Presi la tazza dal piano e mi portai nella stanza accanto ritrovandomi davanti Jonghyun vestito in modo informale; portava dei semplici jeans neri e una camicia bianca larga, leggere con i primi bottoni slacciati e le maniche alzate. Era concentrato sull'orologio che portava sul polso sinistro, lentamente cercai di tornare dentro la saletta da cui ero uscita, ma Jonghyun alzò gli occhi prima che potessi sparire.

«Dovresti essere a casa» disse confuso, il suo viso era estremamente stanco, le occhiaie si notavano anche a notevole distanza, nonostante avesse provato a nasconderle con del trucco.

«Anche tu» specificai indicando il calendario accanto a me che mostrava a grandi lettere la parola "sabato", più sicura di me ritornai sui miei passi e mi diressi verso la scrivania dove ero precedentemente seduta.
Jonghyun mi seguì con passo svelto e leggero.

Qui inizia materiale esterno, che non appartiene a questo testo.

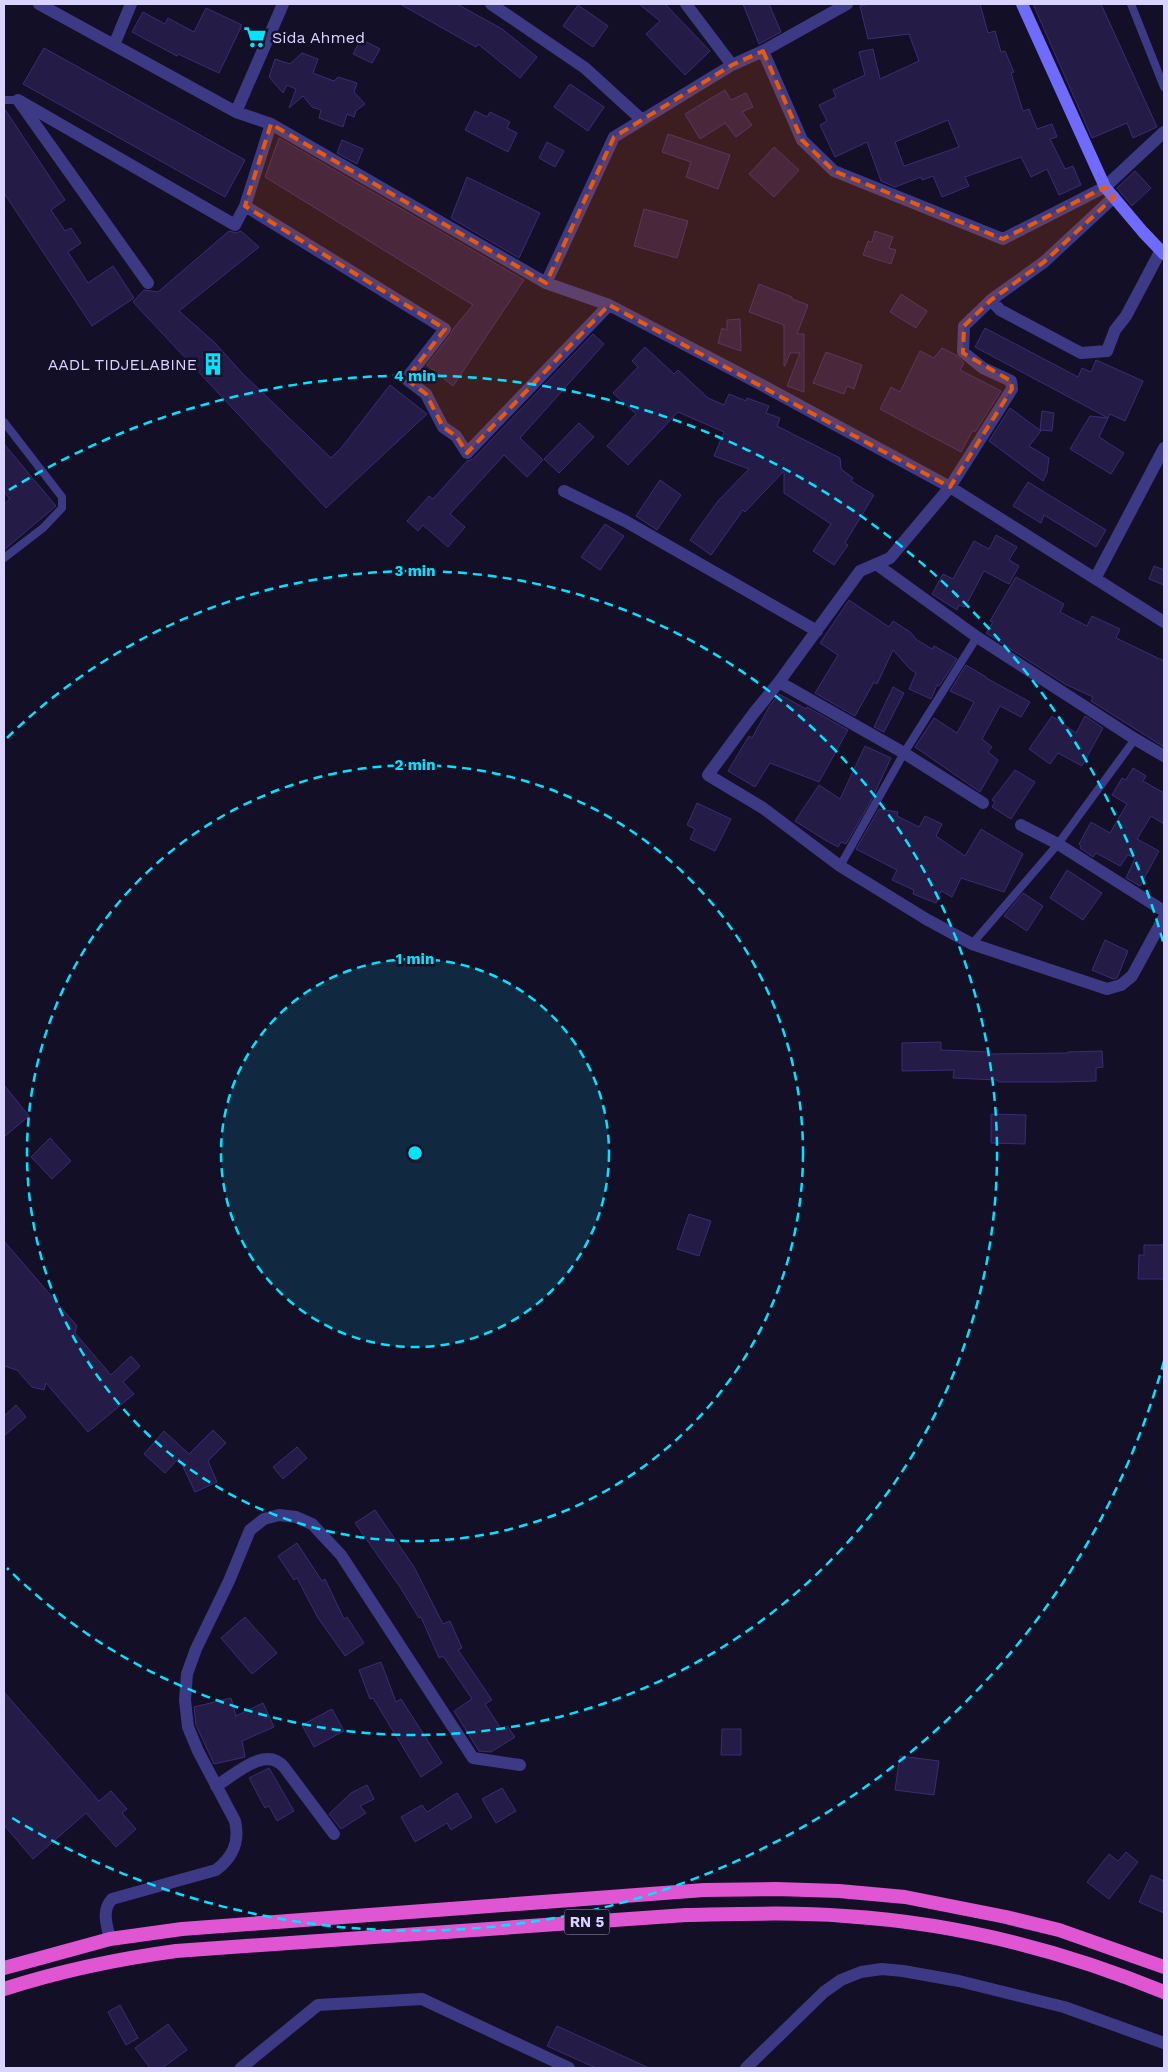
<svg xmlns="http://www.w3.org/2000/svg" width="1168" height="2072" font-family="'Work Sans',sans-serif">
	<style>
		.building { fill: #241b47; stroke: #3b2d73; fill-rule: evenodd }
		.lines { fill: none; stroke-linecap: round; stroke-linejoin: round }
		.service { stroke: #3d3a85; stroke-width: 8 }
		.minor { stroke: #3d3a85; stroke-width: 12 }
		.secondary { stroke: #6f6bff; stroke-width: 12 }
		.trunk { stroke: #e055d1; stroke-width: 14 }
		.marked { fill: #e8590c; fill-opacity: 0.2; stroke: #e8590c; stroke-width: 4; stroke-dasharray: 10 6; stroke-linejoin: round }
		.ring { fill: none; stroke: #00e5ff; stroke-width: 2.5; stroke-dasharray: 9 6 }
		.labels { text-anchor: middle; stroke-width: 5; stroke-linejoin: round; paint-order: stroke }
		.shield { fill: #130f26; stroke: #9e99be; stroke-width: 1 }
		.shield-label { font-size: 15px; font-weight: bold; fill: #d9d4ff }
		.poi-label { font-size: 16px; fill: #d9d4ff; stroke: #130f26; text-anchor: start }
		.centre { fill: #00e5ff; stroke: #130f26; stroke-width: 2.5 }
		.ring-label { font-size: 15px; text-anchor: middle; font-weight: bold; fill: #00e5ff; stroke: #130f26; stroke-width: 5; stroke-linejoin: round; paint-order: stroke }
	</style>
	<rect width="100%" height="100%" fill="#130f26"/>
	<path class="building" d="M400,4H457L502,29L537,57L520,78L478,44L476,47Z
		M639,4H665L710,51L685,75L646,34L660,21Z
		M743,4H769L781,32L759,44Z
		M870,4H980L988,33L995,31L1001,52L1005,51L1014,72L1011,73L1023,111L1029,109L1037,129L1052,124L1057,137L1050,139L1065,169L1073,166L1081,185L1059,195L1047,169L1031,177L1021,157L965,177L969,186L942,197L933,176L922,180L921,177L895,187L881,181L867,142L835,157L820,125L827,121L819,105L836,97L833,90L865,75L859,52L873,49L880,79L919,61L909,34L868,39L860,6ZM948,120L959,147L904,166L895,142Z
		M1033,4H1101L1157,127L1133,138L1127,123L1092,138Z
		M578,5L608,26L593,47L563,26Z
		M206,8L242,25L219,73L178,54L177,56L132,32L143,12L165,24L168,18L194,32Z
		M361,39L380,49L372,63L353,54Z
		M44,48L245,160L225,197L23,84Z
		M302,53L318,59L313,73L334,81L338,77L357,83L354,92L365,104L356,111L354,117L347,114L343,127L319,118L321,110L312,107L303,96L289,108L296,89L287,85L283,93L269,77L275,59L290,64Z
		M570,84L604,107L588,131L554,107Z
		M725,90L731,100L746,93L753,107L742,112L752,125L736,137L725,123L700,139L685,114Z
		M4,108L65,200L51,210L65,231L71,228L81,243L68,252L88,283L113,266L134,298L92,326L4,193Z
		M475,111L487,117L490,112L510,122L507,128L517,133L508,152L465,130Z
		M668,134L730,155L718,189L686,177L691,162L662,152Z
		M279,138L524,280L453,386L427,365L451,334L453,329L473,305L265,177Z
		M342,140L363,149L357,164L337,153Z
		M547,142L564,151L555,167L539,158Z
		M774,147L799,170L774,197L749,174Z
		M1135,171L1151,188L1132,206L1117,188Z
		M467,177L540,213L519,258L451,218Z
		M644,209L688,221L677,258L634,246Z
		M229,231L236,233L241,231L259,247L179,311L215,343L243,374L331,458L342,447L390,385L427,414L326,508L133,302L144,290L158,292Z
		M875,231L893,237L889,248L896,250L891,264L863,255L868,241L872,242Z
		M759,284L792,297V299L808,305L797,334H804V392L787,386L800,353H790L785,366H784V325L749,312Z
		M901,294L927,311L916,328L890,312Z
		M740,319L741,351L718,343L722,328L727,330V320Z
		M985,328L1078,377L1082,368L1091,372L1096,360L1143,381L1125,421L1110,414L1108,418L975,347Z
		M593,334L604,344L520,438L543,460L527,477L504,455L450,514L465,527L448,547L423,525L418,531L407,521L429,496L433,499L467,461L473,459Z
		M645,347L674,374L678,370L708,398L724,405L729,394L746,401L747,398L769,406L766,413L780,418L777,426L840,458L841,469L853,478L851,481L874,495L845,543L848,545L834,565L813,551L831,524L784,493V471L745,512L743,510L711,555L690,540L718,501L749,469L714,456L724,432L678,412L628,465L607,446L636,414L613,393L638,367L632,361Z
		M942,348L956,355L964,363L960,370L1001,391L975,432L973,430L961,452L880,409L891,387L900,392L920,351L934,358Z
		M826,352L862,365L854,389L847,386L844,394L813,383Z
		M1010,408L1041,431L1029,446L1049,458L1047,473L1043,481L989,441Z
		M1042,411L1054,413L1052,431L1040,430Z
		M1090,416L1108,418L1099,437L1124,453L1111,474L1070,449Z
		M579,423L594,437L559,473L544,459Z
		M4,444L56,506L4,550V504L10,499L4,492Z
		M660,480L681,495L657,530L636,516Z
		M1028,482L1106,530L1096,547L1044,515L1041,523L1013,506Z
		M605,524L624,536L600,570L581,557Z
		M996,535L1017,547L1009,560L1019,566L1009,584L984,571L965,607L959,605L957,610L932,594L943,574L953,579L974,541L989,549Z
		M1154,566L1164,570V585L1149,579Z
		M1016,577L1064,604L1060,612L1087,626L1092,616L1120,629L1116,638L1164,661V747L1091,701L1093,697L1065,684L986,633L993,622L990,621Z
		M849,600L889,627L893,621L910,632L917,640L932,649L934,646L957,659L939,686L937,685L931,699L909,689L916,673L910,669L893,650L877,684L874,682L855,716L815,693L838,655L820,643Z
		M966,665L986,677V678L1030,702L1021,717L1000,706L982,739L992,747L988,752L998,760L980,792L915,747L934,718L957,733L974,702L950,691Z
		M893,687L904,693L884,732L874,727Z
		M779,694L806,709L807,707L848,730L819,782L770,763L755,787L728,771L749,736L752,738L769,707Z
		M1052,716L1076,733L1085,716L1103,728L1082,766L1058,753L1050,764L1029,749Z
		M865,746L891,758L871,801L846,844L841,842L838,847L825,840L795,821L819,785L840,799Z
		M1133,768L1146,776L1143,781L1164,793V824L1151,816L1137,839L1159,851L1140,886L1126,878L1135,858L1128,855L1120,866L1096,853L1093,857L1080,848L1081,846L1079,844L1091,822L1110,833L1127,804L1112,795L1122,778L1126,780Z
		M1015,770L1035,782L1011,819L992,807L995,802L992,800Z
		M697,803L731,819L715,851L690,839L695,829L687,825Z
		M879,809L898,812L897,816L919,827L925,816L942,824L936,836L965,856L981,829L1023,854L1004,892L961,878L952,897L941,891L936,903L913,894L914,890L892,880L897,870L856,849Z
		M1067,870L1102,893L1083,920L1050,898Z
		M1023,893L1043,906L1027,931L1004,916Z
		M1105,940L1128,951L1117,978L1113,979L1092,970Z
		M941,1042V1050L990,1052L989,1054L1068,1053V1052L1102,1051L1103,1067L1096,1068V1081L1060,1082H998V1080L953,1078L954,1070L902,1071V1043Z
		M4,1085L29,1116L4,1137Z
		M991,1114L1026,1115L1025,1144L991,1143Z
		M50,1138L71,1161L52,1179L31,1157Z
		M689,1214L711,1221L699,1256L677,1249Z
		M4,1241L77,1326L75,1333L111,1375L131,1356L140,1366L123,1382L134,1394L88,1432L46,1383L44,1390L32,1387L17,1370L4,1366Z
		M1144,1245H1164V1279H1138L1139,1255H1144Z
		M16,1405L26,1417L4,1436V1416Z
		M213,1430L226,1443L208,1461L217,1482L195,1492L179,1458L165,1473L144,1454L164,1431L189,1454Z
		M297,1447L307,1458L283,1479L273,1467Z
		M375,1510L414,1567L443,1624L450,1621L462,1648L458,1650L492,1700L485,1704L501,1729L507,1726L515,1737L491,1752L479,1751L454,1711L472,1699L443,1656L439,1658L421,1617L419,1618L400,1587L355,1523Z
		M297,1543L322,1581L325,1579L344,1619L347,1617L364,1643L345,1656L318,1618L297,1578L294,1580L278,1556Z
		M245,1617L277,1653L252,1674L221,1638Z
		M381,1662L396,1702L401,1699L442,1763L421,1777L373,1698L370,1699L359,1670Z
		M4,1692L99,1801L111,1791L127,1809L122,1813L136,1829L116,1847L86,1813L33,1859L4,1825Z
		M231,1698L236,1716L263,1703L274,1727L242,1741L245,1757L214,1764L196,1725L194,1707Z
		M332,1709L344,1731L314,1747L302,1725Z
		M722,1729H741V1755H721Z
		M900,1756L939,1761L934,1795L895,1790Z
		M269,1768L294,1811L277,1821L269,1806L265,1808L249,1778Z
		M367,1785L374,1799L360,1806L366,1813L341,1829L329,1814L351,1793Z
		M502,1788L516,1811L496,1823L482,1799Z
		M457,1793L472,1817L451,1830L447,1823L415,1842L401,1817L422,1805L427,1812Z
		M1126,1852L1138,1862L1109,1899L1087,1882L1109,1854L1118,1861Z
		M1151,1875L1164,1881V1913L1139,1902Z
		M120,2005L138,2038L126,2045L108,2012Z
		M168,2024L187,2050L162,2068H150L135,2048Z
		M557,2026L649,2068H596L547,2046Z"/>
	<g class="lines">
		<path class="service" d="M1131,4L1164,87
			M4,100H18
			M4,422L62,497V508L43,528L4,558
			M840,866L904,753L977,637
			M972,944L1058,844L1135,739"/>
		<path class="minor" d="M39,4L236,112L271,124L546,283L609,305L758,383L950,487L1164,622
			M491,4L585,68L642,120
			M686,4L732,65
			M114,45L131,4
			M763,51L802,140L834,171L1003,239L1105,187L1164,132
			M236,112L283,4
			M1114,197L1044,262L991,300L964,326L963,352L983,368L1011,381L1012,389L950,487L890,558L860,571L779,682L753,714L708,775L763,808L840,866L926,919L972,944L1107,989L1121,985L1132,976L1164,917
			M245,206L445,329L406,379L426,394L443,427L456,436L467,453L609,305
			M148,283L18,100L235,225L245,206L271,124
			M546,283L614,137L732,65L763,51L847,4
			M991,300L1000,310L1081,353L1107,351L1115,330L1126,316L1161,250
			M564,491L625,521L817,631
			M876,564L977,637L1135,739L1164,756
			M1096,577L1164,448
			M779,682L904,753L983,803
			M1021,825L1058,844L1164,911
			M216,1786C235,1775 265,1745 284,1767L334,1834
			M110,1939C107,1925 101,1911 112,1899L216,1870C233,1857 240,1842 235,1821L198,1751L188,1727L185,1700L187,1674L196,1649L229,1581L250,1530L264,1519L279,1515L296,1517L312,1524L341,1555L473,1758L520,1765
			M241,2068L318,2005L422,1999L569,2068
			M746,2068L824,1992L841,1980L861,1972L882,1969L903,1971L959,1981L1064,2007L1164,2043"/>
		<path class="secondary" d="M1022,4L1105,187L1143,232L1164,254"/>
		<path class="trunk" d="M4,1968L110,1939L182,1929L704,1890L776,1889L839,1891L905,1897L1006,1917L1059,1930L1164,1967
			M4,1989C60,1971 117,1959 176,1951L686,1915C739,1914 792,1912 845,1916C956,1923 1062,1950 1164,1992"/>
	</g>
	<path class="marked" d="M763,51L802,140L834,171L1003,239L1105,187L1114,197L1044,262L991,300L964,326L963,353L1011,381L1012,389L950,487L609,305L467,453L456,436L443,427L426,394L406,379L445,329L245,206L271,124L546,283L614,137L732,65Z"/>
	<circle cx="415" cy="1153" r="194" fill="#00e5ff" fill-opacity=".12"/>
	<g class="ring">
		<circle cx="415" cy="1153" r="194"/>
		<circle cx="415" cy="1153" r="388"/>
		<path d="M7 738A582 582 0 1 1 7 1568"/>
		<path d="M1164 1361A777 777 0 0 1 9 1816M9 490A777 777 0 0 1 1164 945"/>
	</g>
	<defs>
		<symbol id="supermarket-bare" viewBox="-9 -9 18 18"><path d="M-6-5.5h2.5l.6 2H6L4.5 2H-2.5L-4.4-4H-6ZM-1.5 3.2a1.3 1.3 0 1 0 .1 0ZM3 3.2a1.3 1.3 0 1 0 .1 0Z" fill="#00e5ff" stroke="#130f26" stroke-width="2.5" paint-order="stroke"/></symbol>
		<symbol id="building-bare" viewBox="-9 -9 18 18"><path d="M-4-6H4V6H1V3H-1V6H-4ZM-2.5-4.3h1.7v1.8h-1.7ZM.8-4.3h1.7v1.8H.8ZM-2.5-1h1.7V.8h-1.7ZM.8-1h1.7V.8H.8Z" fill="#00e5ff" stroke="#130f26" stroke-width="2.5" paint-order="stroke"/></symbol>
	</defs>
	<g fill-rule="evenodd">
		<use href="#supermarket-bare" x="239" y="21" width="32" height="32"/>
		<use href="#building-bare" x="197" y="348" width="32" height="32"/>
	</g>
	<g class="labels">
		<rect class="shield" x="564.5" y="1909.5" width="45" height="25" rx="4"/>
		<g class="shield-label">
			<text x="587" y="1927">RN 5</text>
		</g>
		<g class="poi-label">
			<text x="272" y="43">Sida Ahmed</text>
			<text x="197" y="370" text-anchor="end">AADL TIDJELABINE</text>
		</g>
	</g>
	<circle cx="415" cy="1153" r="8" class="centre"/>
	<g class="ring-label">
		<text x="415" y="381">4 min</text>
		<text x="415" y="576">3 min</text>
		<text x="415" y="770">2 min</text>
		<text x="415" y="964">1 min</text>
	</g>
	<rect width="1168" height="2072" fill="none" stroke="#d9d4ff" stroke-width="10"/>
</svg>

«Questo è il mio palazzo» ci tenne a specificare, incrociò le braccia al petto e appoggiò il fianco alla scrivania, alzai gli occhi sul suo volto e notai che non portava gli occhiali, bensì le lenti a contatto azzurre.

«Questa è la mia vita» chiusi il discorso sbuffando, Minho quella mattina aveva fatto un discorso simili sul rimanere a casa, staccare dal lavoro facendomi innervosire.

«Qualcosa non va?» chiese con voce più morbida, mi dispiaceva essermi rivolta a lui in tono tanto sgarbato, non era colpa sua. La sua mano si poggiò con delicatezza sulla mia, avrei voluto che quel contatto durasse per sempre, fosse infinito e anestetizzante nella vita, ma una sensazione di disagio mi pervase.

«No, è solo un insieme di cose, misto allo stato d'animo sotto i piedi» mi limitai a dire alzandomi dalla sedia e mettendo fine a quel contatto, tutto con Jonghyun era strano, non capivo cosa provassi per lui e mi sembrava una grave mancanza di rispetto continuare quel gioco.

«Posso fare qualcosa?» si propose come sempre mostrandomi il suo sorriso bambinesco, mi fermai qualche secondo ad osservarlo. In otto anni mi aveva sempre aiutata, anche quando la confidenza tra noi era inesistente, mentre io non gli avevo mai dato una mano al di fuori dell'ambito lavorativo.